Central and South American Cinema

Will Spencer 24 January 2013

Since attracting significant attention in the early 2000s with films such as Alejandro Gonzalez Inarritu’s Amores Perros (2000), the world profile of Central and South American cinema has steadily grown. The success of the former was replicated in Hollywood by Inarritu in the form of 21 Grams and the multilingual film Babel, which garnered over $135 million at the box office. His most recent film, Biutiful, on the other hand, is filmed in Spanish but set in Barcelona, rather than in Latin America.

Though Inarritu’s first three films form a so-called “death trilogy”, death is not the only aspect of his films which makes them universally appealing. His ability to transcend cultures is most obviously borne out by the settings of all his films in disparate countries. With Biutiful, for instance, he follows directors like Guillermo del Toro in straddling the Hispanic divide between Iberia and Latin America. The success of both these directors, however, is down to more than cultural cross-referencing alone. In del Toro’s case, films such as El espinazo del diablo (The Devil’s Backbone) and his most famous work, El Laberinto del fauno (Pan’s Labyrinth) tackle the effects of Franco’s regime on Spain, but infuses this subject matter with mystery and fantasy, whose implications extend beyond Spain itself. Biutiful, meanwhile, though not Inarritu’s most successful film commercially, deals with personal struggle in the face of death and social strife, elements which strike a chord universally. Another Mexican director to achieve international recognition by traversing cultural boundaries is Alfonso Cuaron, whose unrestrained coming-of-age film Y tu mama tambien (2001) led to a successful foray into Hollywood with Children of Men in 2006.

Fernando Meirelles’s’ 2002 film Cidade de Deus (City of God), with its gritty depiction of life in Brazil’s favelas, awakened the world to the stark reality not only of shanty towns in the region, but of absolute poverty as a mode of existence. Despite its financial difficulties in the early 2000s, Argentina was another significant contributor to the worldwide emergence of Latin American cinema. Films such as 2004’s El abrazo partido (The Lost Embrace) and the 2007 feature XXY tackle cultural and genetic identity, the latter centring on the life of a 15-year-old intersexual and the consequent social stigma. El secreto de sus ojos (The Secret in Their Eyes) truly confirmed the arrival of Argentinian cinema on the world stage, winning the Oscar for Best Foreign Film in 2009. Ostensibly, the film is a murder mystery, but the film’s comment upon the poignancy of the past renders it successfully meaningful as well as accessible.

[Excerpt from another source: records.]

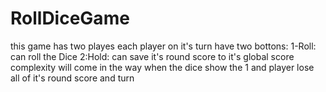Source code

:# RollDiceGame
this game has two playes
each player on it's turn have two bottons:
1-Roll: can roll the Dice
2:Hold: can save it's round score to it's global score
complexity will come in the way when the dice show the 1 and player lose all of it's round score and turn 
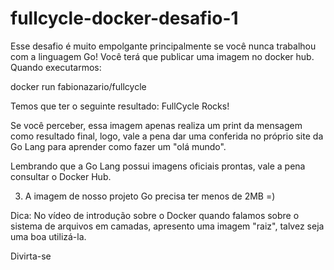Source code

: # fullcycle-docker-desafio-1

Esse desafio é muito empolgante principalmente se você nunca trabalhou com a linguagem Go!
Você terá que publicar uma imagem no docker hub. Quando executarmos:

docker run fabionazario/fullcycle

Temos que ter o seguinte resultado: FullCycle Rocks!

Se você perceber, essa imagem apenas realiza um print da mensagem como resultado final, logo, vale a pena dar uma conferida no próprio site da Go Lang para aprender como fazer um "olá mundo".

Lembrando que a Go Lang possui imagens oficiais prontas, vale a pena consultar o Docker Hub.

3) A imagem de nosso projeto Go precisa ter menos de 2MB =)

Dica: No vídeo de introdução sobre o Docker quando falamos sobre o sistema de arquivos em camadas, apresento uma imagem "raiz", talvez seja uma boa utilizá-la.

Divirta-se
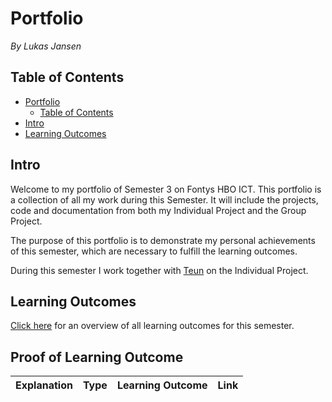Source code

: # Portfolio
*By Lukas Jansen*
## Table of Contents
- [Portfolio](#Portfolio)
  - [Table of Contents](#Table-of-Contents)
- [Intro](#Intro)
- [Learning Outcomes](#Learning-Outcomes)


## Intro
Welcome to my portfolio of Semester 3 on Fontys HBO ICT. 
This portfolio is a collection of all my work during this Semester.
It will include the projects, code and documentation from both my Individual Project and the Group Project.

The purpose of this portfolio is to demonstrate my personal achievements of this semester, which are necessary to fulfill the learning outcomes.

During this semester I work together with [Teun](https://github.com/TeunMos) on the Individual Project.


## Learning Outcomes

[Click here](https://github.com/LukasJansen100/Portfolio-IPS3/blob/main/LearningOutcomes.md) for an overview of all learning outcomes for this semester.


## Proof of Learning Outcome
| Explanation | Type | Learning Outcome | Link |
|:------------|:-----|:-----------------|:----:|

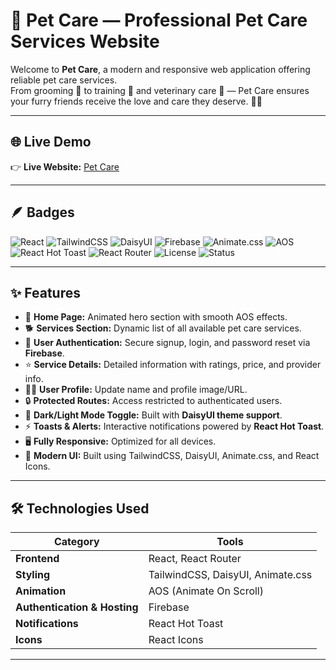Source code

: # 🐾 Pet Care — Professional Pet Care Services Website

Welcome to **Pet Care**, a modern and responsive web application offering reliable pet care services.  
From grooming 🧼 to training 🦮 and veterinary care 🏥 — Pet Care ensures your furry friends receive the love and care they deserve. 🐶🐱

---

## 🌐 Live Demo  
👉 **Live Website:** [Pet Care](https://assignment-no9.web.app/)

---

## 🪶 Badges

![React](https://img.shields.io/badge/React-19.0.0-blue?logo=react&logoColor=white)
![TailwindCSS](https://img.shields.io/badge/TailwindCSS-3.4.0-38bdf8?logo=tailwindcss&logoColor=white)
![DaisyUI](https://img.shields.io/badge/DaisyUI-4.12.0-FF69B4?logo=daisyui&logoColor=white)
![Firebase](https://img.shields.io/badge/Firebase-Authentication-orange?logo=firebase)
![Animate.css](https://img.shields.io/badge/Animate.css-4.1.1-ff69b4?logo=css3)
![AOS](https://img.shields.io/badge/AOS-Animation-green)
![React Hot Toast](https://img.shields.io/badge/React_Hot_Toast-Notifications-blueviolet)
![React Router](https://img.shields.io/badge/React_Router-7.0.0-critical?logo=reactrouter)
![License](https://img.shields.io/badge/License-MIT-success)
![Status](https://img.shields.io/badge/Status-Active-brightgreen)

---

## ✨ Features

- 🏡 **Home Page:** Animated hero section with smooth AOS effects.  
- 🐕 **Services Section:** Dynamic list of all available pet care services.  
- 👤 **User Authentication:** Secure signup, login, and password reset via **Firebase**.  
- ⭐ **Service Details:** Detailed information with ratings, price, and provider info.  
- 🧑‍⚕️ **User Profile:** Update name and profile image/URL.  
- 🔒 **Protected Routes:** Access restricted to authenticated users.  
- 🌙 **Dark/Light Mode Toggle:** Built with **DaisyUI theme support**.  
- ⚡ **Toasts & Alerts:** Interactive notifications powered by **React Hot Toast**.  
- 🖥️ **Fully Responsive:** Optimized for all devices.  
- 🎨 **Modern UI:** Built using TailwindCSS, DaisyUI, Animate.css, and React Icons.  

---

## 🛠️ Technologies Used

| Category | Tools |
|-----------|--------|
| **Frontend** | React, React Router |
| **Styling** | TailwindCSS, DaisyUI, Animate.css |
| **Animation** | AOS (Animate On Scroll) |
| **Authentication & Hosting** | Firebase |
| **Notifications** | React Hot Toast |
| **Icons** | React Icons |

---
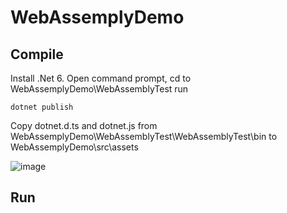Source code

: # WebAssemplyDemo

## Compile

Install .Net 6. Open command prompt, cd to WebAssemplyDemo\WebAssemblyTest run 

`
dotnet publish
`

Copy dotnet.d.ts and dotnet.js from WebAssemplyDemo\WebAssemblyTest\WebAssemblyTest\bin to WebAssemplyDemo\src\assets

![image](https://user-images.githubusercontent.com/116626542/199375002-91b5b794-6db6-4177-8c56-d1a0edd2f2ee.png)



## Run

It is perhaps the overwhelming reliance of the film industry on Hollywood which ultimately dictates the role of Latin American cinema. It is undeniable that success in Latin America is often a stepping stone to Hollywood, and this largely ensures that Central and South American directors achieve greater fame, and maybe even recognition for their earlier domestic work. However, even domestically, the films with the most commercial success in the last five years have predominantly been Hollywood imports, painting a rather bleaker picture.